Asset Protection

The objective of asset protection is to protect assets from general creditors, other than creditors of the entity holding the asset. Generally, the ownership of an asset is placed into a legal entity, such as a corporation, limited liability company, or trust. The owners of the entity will not be responsible for the liabilities of the entity and vice-versa (except in very limited cases of fraud or concealment). In asset protection transactions, the ownership may also be confidential. Prenuptial agreements are another form of asset protection which must be entered into prior to a new marriage.
Asset Protection Planning
An asset protection attorney can help you legally and ethically shield your assets through many methods, including the following:
- Prenuptial Agreements
- Corporate Formation
- Limited Liability Company Formation
- Professional Limited Liability Company Formation
- Series Limited Liability Company Formation
What is Asset Protection?
Asset protection, also called the debtor-creditor law, is a group of related legal methods and the relevant laws that deal with protection of the assets of people and companies from civil suits.

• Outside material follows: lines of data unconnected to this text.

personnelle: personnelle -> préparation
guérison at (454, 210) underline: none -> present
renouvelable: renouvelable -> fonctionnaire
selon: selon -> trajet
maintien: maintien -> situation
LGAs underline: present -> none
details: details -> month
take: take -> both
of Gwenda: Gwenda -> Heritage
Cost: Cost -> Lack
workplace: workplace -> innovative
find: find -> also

The ultimate objective of asset protection is to keep assets from creditors legally, without concealing them illegally or evading taxes (in cases of claims from the IRS).

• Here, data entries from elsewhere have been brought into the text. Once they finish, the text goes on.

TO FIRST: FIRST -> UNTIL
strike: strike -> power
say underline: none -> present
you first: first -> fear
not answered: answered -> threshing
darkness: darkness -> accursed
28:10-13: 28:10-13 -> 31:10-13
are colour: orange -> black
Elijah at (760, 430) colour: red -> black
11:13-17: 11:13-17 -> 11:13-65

How Does Asset Protection Work?
One thing to keep in mind is that asset protection is not the same as the limitation of liability. Liability limitation stops civil suits from being filed in the first place. Asset protection is to keep judgments from taking assets after these suits have been filed. Even so, be aware that these two areas of legal practice do intersect at times.
Which Assets Can Be Protected?
Unfortunately, relatively few assets are automatically legally shielded from creditors. Examples of assets which may be automatically shielded from creditors are home equity (subject to limits in bankruptcy) under homestead laws, retirement plans, and certain insurance policies. Examples of assets which are not automatically shielded from creditors, which need to be protected by asset protection, include:
- Cash
- Excess Equity in Home
- Investments in Stock
- Investments in Coin
- Investment Properties
- Businesses
- Business assets
- Personal property such as cars, collectibles, furniture
Through the use of special trusts, the legal title to the asset is transferred to the trust, which means that business and individual’s creditors cannot access the assets.

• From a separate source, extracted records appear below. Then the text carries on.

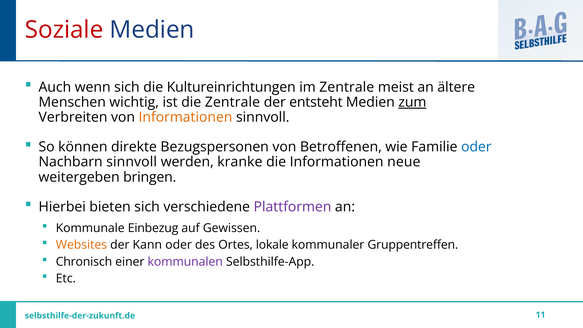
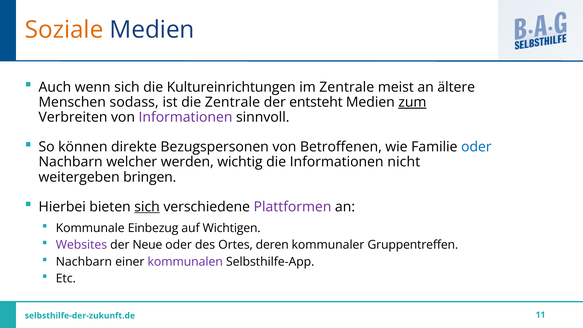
Soziale colour: red -> orange
wichtig: wichtig -> sodass
Informationen at (186, 117) colour: orange -> purple
Nachbarn sinnvoll: sinnvoll -> welcher
kranke: kranke -> wichtig
neue: neue -> nicht
sich at (147, 207) underline: none -> present
Gewissen: Gewissen -> Wichtigen
Websites colour: orange -> purple
Kann: Kann -> Neue
lokale: lokale -> deren
Chronisch at (84, 262): Chronisch -> Nachbarn
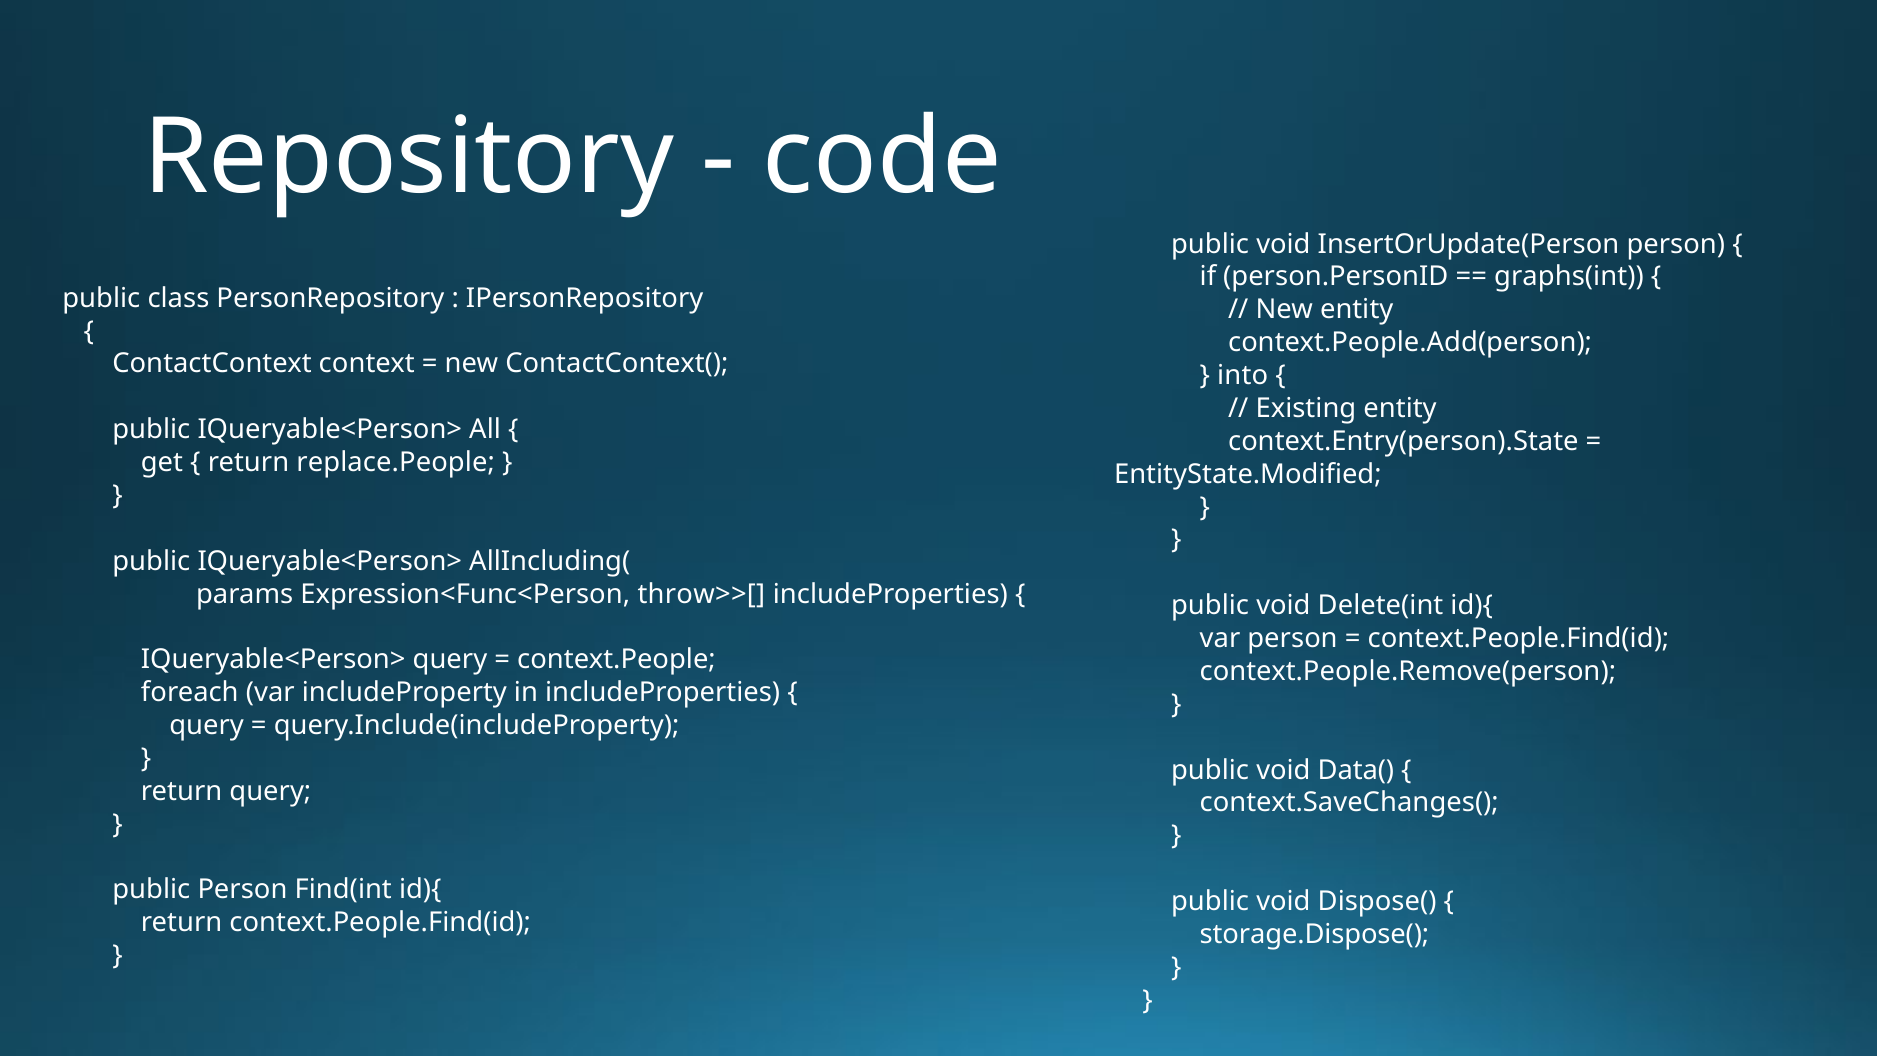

Legal Title and Asset Protection
You might be wondering how it is possible to control assets that you don’t have the legal title to. These legal titles can be assigned to trusts, agents, and nominees.
The trust documents will provide specific instructions for management of the assets in the trust. Often the Trust will hold the business stock or membership interest and appoint the controlling person (Settlor/Trustor) as the manager so that they still make day-to-day operating decisions.
How Are Asset Protection Situations Analyzed?
There are four main factors that attorneys take into consideration when looking at an asset protection situation:
- Whether the debtor is an entity or an individual and, if the debtor is an individual, whether they have a spouse that may also be liable.
- The second factor commonly taken into consideration is the nature of potential liability. This area can be complicated and involves multiple issues, such as the type of business operation and risk of lawsuits, appropriate levels of insurance to cover liability and strong contractual provisions to shift liability or limit liability.
- The third factor is the identity of the creditor. Government agencies, especially the IRS, are treated differently than other creditors.
- The final factor is the nature of the assets themselves and to what extent the assets are exempt from claims of the creditors.